[Kutipan Teks]

Perang Israel vs Palestina

Bantuan Kemanusian dari Indonesia Diinjak-injak Penjarah Israel, Menteri Retno: Ini Upaya Sistematis

AA

Text Sizes

Medium

Large

Larger

Tangkapan layar Menteri Luar Negeri Retno Marsudi ketika menyampaikan pernyataan Indonesia dalam debat terbuka Dewan Keamanan PBB di New York, Amerika Serikat, pada Selasa (23/1/2024) waktu setempat (Rabu 23/1/2024 WIB).

BANGKAPOS.COM - Kementerian Luar Negeri (Kemenlu) RI mengutuk keras penjarahan bantuan kemanusian bagi warga Palestina yang berada di Gaza.

Menteri Luar Negeri (Menlu) Retno Marsudi menilai penjarahan itu sebagai upaya sistematis untuk terus menghambat bantuan kemanusian untuk warga Palestina.

"Saya yakin ini upaya sistematis upaya terus menghambat bantuan kemanusiaan untuk Gaza," ujar Retno di Istana Kepresidenan Bogor, Jawa Barat, pada Jumat (17/5/2024).

Menurutnya, masyarakat Gaza saat ini sangat membutuhkan bantuan kemanusiaan. Apalagi, pemerintah Israel telah mengeluarkan pernyataan untuk tidak menghambat bantuan kemanusian ke Gaza.

"Baru saja mengeluarkan statemen ya lagi kita prihatin bantuan kemanusiaan yang masuk ke Gaza dari waktu ke waktu dihambat, terakhir itu dirayah (dijarah beramai-ramai) ya, di depan aparat Israel, pembiaran ini terus dilakukan," tambah dia seraya memastikan Kemenlu RI telah berbicara dengan Dewan Keamanan Perserikatan Bangsa-bangsa (PBB) agar penjarahan itu tak Kembali terjadi.

"Kita keluarkan statement, kita kutuk keras hal hal yang terjadi seperti itu dalam artian menghambat bantuan kemanusiaan, karena bantuan kemanusiaan ini sangat diperlukan masyarakat Gaza saat ini," kata Retno.

[/Kutipan Teks]
[Data]

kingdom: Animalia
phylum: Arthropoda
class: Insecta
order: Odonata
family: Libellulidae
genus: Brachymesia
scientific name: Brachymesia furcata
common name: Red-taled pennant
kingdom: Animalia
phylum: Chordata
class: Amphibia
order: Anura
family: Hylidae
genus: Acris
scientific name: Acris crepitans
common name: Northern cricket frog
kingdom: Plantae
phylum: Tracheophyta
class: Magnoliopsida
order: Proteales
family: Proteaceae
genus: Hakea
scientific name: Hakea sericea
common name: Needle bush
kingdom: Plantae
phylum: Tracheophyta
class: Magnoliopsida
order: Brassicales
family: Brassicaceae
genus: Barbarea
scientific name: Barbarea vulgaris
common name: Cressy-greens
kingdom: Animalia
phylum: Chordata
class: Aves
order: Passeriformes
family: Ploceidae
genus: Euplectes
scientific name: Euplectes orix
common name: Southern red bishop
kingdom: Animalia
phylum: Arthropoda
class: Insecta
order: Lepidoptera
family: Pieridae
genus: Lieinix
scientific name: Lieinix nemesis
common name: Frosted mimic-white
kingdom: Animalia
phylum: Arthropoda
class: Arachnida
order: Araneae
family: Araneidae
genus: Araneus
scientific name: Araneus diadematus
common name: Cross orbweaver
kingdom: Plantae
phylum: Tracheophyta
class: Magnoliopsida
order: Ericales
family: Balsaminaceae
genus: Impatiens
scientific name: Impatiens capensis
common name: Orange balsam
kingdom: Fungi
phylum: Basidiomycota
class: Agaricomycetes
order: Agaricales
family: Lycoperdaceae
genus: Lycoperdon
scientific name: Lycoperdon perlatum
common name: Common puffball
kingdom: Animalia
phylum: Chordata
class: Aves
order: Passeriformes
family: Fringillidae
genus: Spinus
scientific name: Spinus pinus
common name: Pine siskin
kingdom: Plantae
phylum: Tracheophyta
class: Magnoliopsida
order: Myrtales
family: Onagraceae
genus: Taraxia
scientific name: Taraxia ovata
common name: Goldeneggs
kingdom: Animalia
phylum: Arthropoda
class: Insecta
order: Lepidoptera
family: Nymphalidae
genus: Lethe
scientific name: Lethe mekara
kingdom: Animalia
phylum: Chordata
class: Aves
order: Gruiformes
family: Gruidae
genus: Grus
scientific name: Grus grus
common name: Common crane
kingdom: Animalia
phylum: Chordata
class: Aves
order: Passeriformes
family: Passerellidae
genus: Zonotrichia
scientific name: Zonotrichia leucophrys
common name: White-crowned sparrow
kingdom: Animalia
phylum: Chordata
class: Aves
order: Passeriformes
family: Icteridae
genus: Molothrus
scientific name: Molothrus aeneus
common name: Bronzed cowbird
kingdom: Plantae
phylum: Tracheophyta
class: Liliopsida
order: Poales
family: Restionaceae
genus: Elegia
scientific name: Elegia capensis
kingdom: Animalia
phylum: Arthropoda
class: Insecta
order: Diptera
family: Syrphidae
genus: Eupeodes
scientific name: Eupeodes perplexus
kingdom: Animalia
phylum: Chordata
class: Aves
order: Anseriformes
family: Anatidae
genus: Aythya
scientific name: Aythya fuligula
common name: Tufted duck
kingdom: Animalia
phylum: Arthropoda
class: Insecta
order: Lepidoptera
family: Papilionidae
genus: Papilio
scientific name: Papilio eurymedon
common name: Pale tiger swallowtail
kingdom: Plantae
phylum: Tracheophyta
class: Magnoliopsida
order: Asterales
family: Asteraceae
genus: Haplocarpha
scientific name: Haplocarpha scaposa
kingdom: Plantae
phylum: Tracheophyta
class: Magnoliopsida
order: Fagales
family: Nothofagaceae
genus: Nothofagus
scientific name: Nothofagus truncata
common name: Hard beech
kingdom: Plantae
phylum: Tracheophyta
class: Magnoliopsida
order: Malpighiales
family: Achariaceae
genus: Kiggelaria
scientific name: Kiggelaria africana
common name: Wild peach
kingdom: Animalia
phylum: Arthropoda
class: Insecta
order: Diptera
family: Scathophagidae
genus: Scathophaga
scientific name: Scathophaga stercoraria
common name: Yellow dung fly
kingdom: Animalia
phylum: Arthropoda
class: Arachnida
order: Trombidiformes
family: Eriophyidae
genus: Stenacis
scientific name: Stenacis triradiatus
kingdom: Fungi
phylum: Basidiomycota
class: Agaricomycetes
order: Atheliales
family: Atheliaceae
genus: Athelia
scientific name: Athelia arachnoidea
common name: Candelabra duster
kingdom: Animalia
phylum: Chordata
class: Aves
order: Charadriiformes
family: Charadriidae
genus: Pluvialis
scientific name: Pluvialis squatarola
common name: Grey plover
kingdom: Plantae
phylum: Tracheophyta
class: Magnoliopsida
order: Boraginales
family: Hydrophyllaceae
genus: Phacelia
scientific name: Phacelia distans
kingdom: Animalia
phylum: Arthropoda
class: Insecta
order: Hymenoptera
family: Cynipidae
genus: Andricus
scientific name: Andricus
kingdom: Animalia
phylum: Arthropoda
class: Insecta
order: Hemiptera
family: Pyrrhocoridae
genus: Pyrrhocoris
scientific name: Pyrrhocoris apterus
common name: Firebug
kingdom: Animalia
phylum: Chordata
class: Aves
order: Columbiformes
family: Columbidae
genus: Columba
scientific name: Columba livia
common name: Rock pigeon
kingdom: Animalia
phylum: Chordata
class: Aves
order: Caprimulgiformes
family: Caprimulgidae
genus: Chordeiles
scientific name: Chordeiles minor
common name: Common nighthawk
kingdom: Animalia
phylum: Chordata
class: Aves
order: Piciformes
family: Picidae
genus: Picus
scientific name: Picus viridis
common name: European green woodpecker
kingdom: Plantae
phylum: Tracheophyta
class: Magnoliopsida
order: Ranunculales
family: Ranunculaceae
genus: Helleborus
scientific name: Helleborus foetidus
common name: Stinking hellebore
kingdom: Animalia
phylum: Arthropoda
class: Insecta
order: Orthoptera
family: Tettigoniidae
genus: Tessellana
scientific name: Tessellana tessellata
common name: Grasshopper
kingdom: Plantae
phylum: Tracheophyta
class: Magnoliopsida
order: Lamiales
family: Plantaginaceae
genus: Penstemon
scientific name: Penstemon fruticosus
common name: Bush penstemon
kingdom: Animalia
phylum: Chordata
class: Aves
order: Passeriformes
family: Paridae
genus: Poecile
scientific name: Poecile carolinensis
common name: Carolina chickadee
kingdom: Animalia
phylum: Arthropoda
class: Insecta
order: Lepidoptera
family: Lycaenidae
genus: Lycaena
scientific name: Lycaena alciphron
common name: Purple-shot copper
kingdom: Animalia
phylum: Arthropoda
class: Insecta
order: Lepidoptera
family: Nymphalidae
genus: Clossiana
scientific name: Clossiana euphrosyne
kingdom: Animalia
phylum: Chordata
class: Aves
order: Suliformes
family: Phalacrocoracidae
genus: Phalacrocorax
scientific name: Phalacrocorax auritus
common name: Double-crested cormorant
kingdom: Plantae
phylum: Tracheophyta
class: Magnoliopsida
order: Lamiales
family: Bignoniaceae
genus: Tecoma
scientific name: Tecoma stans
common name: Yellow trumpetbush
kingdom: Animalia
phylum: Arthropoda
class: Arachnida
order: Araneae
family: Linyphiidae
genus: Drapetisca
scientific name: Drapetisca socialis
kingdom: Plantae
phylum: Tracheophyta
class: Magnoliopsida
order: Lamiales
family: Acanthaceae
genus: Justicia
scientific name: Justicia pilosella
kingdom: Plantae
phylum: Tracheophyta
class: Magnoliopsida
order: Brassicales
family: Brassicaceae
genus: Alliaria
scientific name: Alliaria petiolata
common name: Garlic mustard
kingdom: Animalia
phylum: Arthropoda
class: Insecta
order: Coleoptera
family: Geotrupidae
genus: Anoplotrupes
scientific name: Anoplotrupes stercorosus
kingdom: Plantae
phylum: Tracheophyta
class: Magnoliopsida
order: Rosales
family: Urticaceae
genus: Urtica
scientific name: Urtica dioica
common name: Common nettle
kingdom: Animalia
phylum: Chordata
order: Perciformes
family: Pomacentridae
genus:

[/Data]

## Soal Latihan:
Ketik ulang seluruh teks tentang penjarahan bantuan kemanusiaan untuk Gaza tanpa mengubah apa pun. Data ini diambil dari sumber lain.

## Jawaban Tertulis:
Perang Israel vs Palestina

Bantuan Kemanusian dari Indonesia Diinjak-injak Penjarah Israel, Menteri Retno: Ini Upaya Sistematis

AA

Text Sizes

Medium

Large

Larger

Tangkapan layar Menteri Luar Negeri Retno Marsudi ketika menyampaikan pernyataan Indonesia dalam debat terbuka Dewan Keamanan PBB di New York, Amerika Serikat, pada Selasa (23/1/2024) waktu setempat (Rabu 23/1/2024 WIB).

BANGKAPOS.COM - Kementerian Luar Negeri (Kemenlu) RI mengutuk keras penjarahan bantuan kemanusian bagi warga Palestina yang berada di Gaza.

Menteri Luar Negeri (Menlu) Retno Marsudi menilai penjarahan itu sebagai upaya sistematis untuk terus menghambat bantuan kemanusian untuk warga Palestina.

"Saya yakin ini upaya sistematis upaya terus menghambat bantuan kemanusiaan untuk Gaza," ujar Retno di Istana Kepresidenan Bogor, Jawa Barat, pada Jumat (17/5/2024).

Menurutnya, masyarakat Gaza saat ini sangat membutuhkan bantuan kemanusiaan. Apalagi, pemerintah Israel telah mengeluarkan pernyataan untuk tidak menghambat bantuan kemanusian ke Gaza.

"Baru saja mengeluarkan statemen ya lagi kita prihatin bantuan kemanusiaan yang masuk ke Gaza dari waktu ke waktu dihambat, terakhir itu dirayah (dijarah beramai-ramai) ya, di depan aparat Israel, pembiaran ini terus dilakukan," tambah dia seraya memastikan Kemenlu RI telah berbicara dengan Dewan Keamanan Perserikatan Bangsa-bangsa (PBB) agar penjarahan itu tak Kembali terjadi.

"Kita keluarkan statement, kita kutuk keras hal hal yang terjadi seperti itu dalam artian menghambat bantuan kemanusiaan, karena bantuan kemanusiaan ini sangat diperlukan masyarakat Gaza saat ini," kata Retno.